[Page-level text extractions]
+ + + + + + +
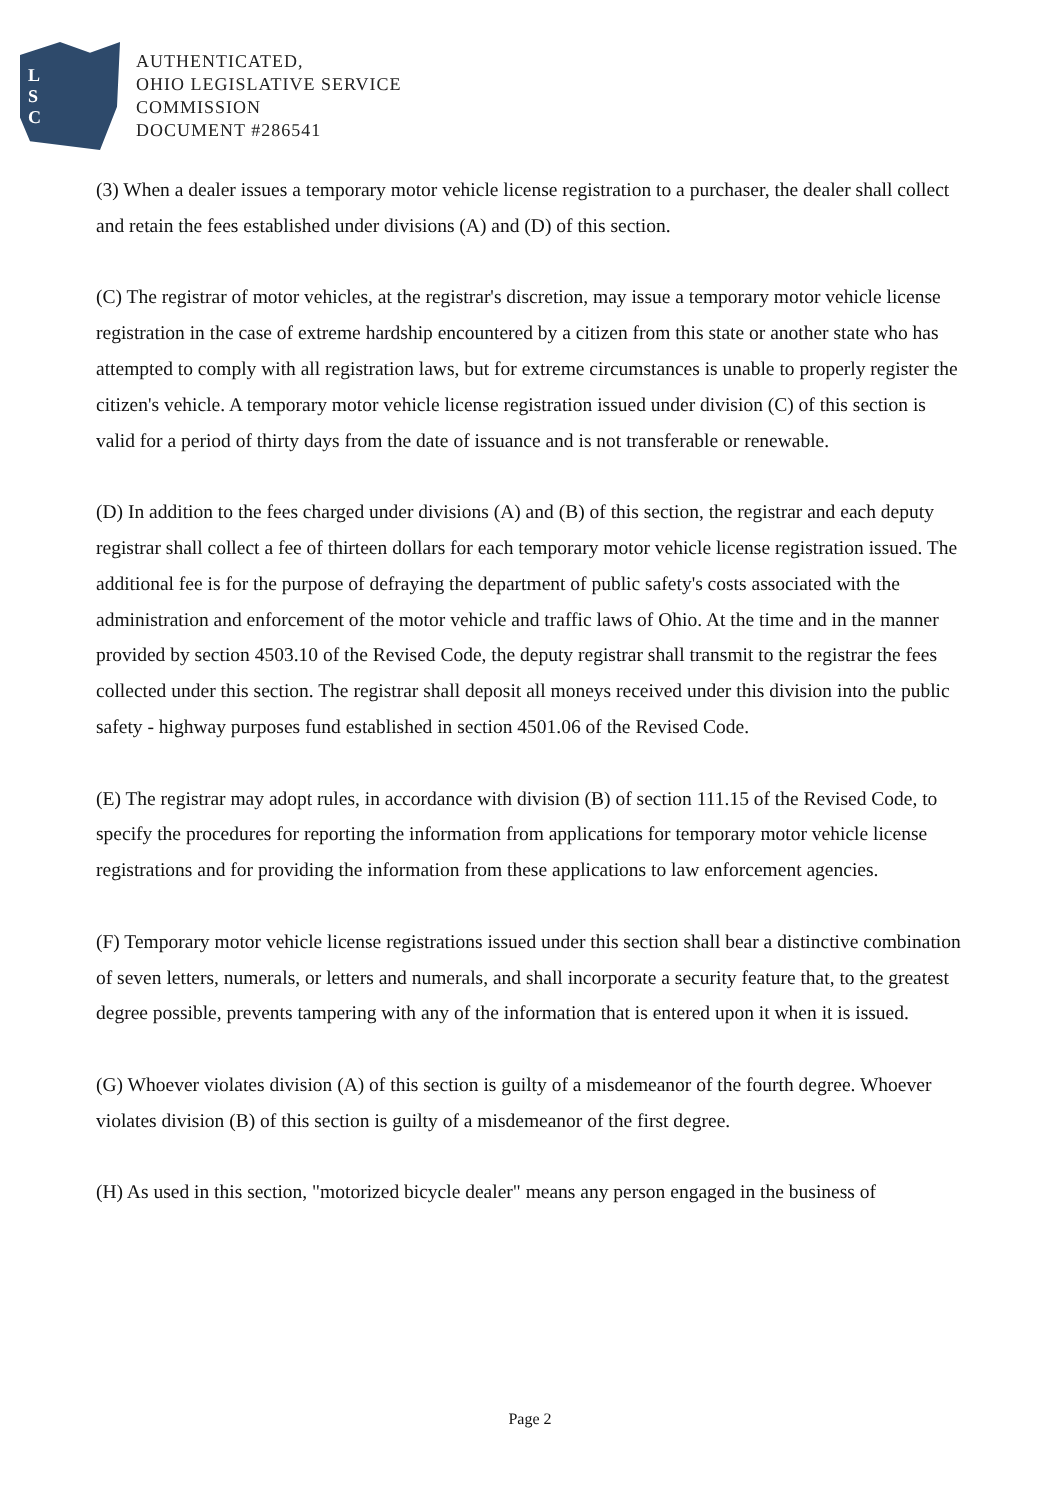L
S
C
AUTHENTICATED,
OHIO LEGISLATIVE SERVICE
COMMISSION
DOCUMENT #286541
(3) When a dealer issues a temporary motor vehicle license registration to a purchaser, the dealer shall collect and retain the fees established under divisions (A) and (D) of this section.
(C) The registrar of motor vehicles, at the registrar's discretion, may issue a temporary motor vehicle license registration in the case of extreme hardship encountered by a citizen from this state or another state who has attempted to comply with all registration laws, but for extreme circumstances is unable to properly register the citizen's vehicle. A temporary motor vehicle license registration issued under division (C) of this section is valid for a period of thirty days from the date of issuance and is not transferable or renewable.
(D) In addition to the fees charged under divisions (A) and (B) of this section, the registrar and each deputy registrar shall collect a fee of thirteen dollars for each temporary motor vehicle license registration issued. The additional fee is for the purpose of defraying the department of public safety's costs associated with the administration and enforcement of the motor vehicle and traffic laws of Ohio. At the time and in the manner provided by section 4503.10 of the Revised Code, the deputy registrar shall transmit to the registrar the fees collected under this section. The registrar shall deposit all moneys received under this division into the public safety - highway purposes fund established in section 4501.06 of the Revised Code.
(E) The registrar may adopt rules, in accordance with division (B) of section 111.15 of the Revised Code, to specify the procedures for reporting the information from applications for temporary motor vehicle license registrations and for providing the information from these applications to law enforcement agencies.
(F) Temporary motor vehicle license registrations issued under this section shall bear a distinctive combination of seven letters, numerals, or letters and numerals, and shall incorporate a security feature that, to the greatest degree possible, prevents tampering with any of the information that is entered upon it when it is issued.
(G) Whoever violates division (A) of this section is guilty of a misdemeanor of the fourth degree. Whoever violates division (B) of this section is guilty of a misdemeanor of the first degree.
(H) As used in this section, "motorized bicycle dealer" means any person engaged in the business of
Page 2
+ + + + + + +
## TO DO
Could you state how many lines in the data hold the word "enforcement"? Only the number should be given.

## REPLY
2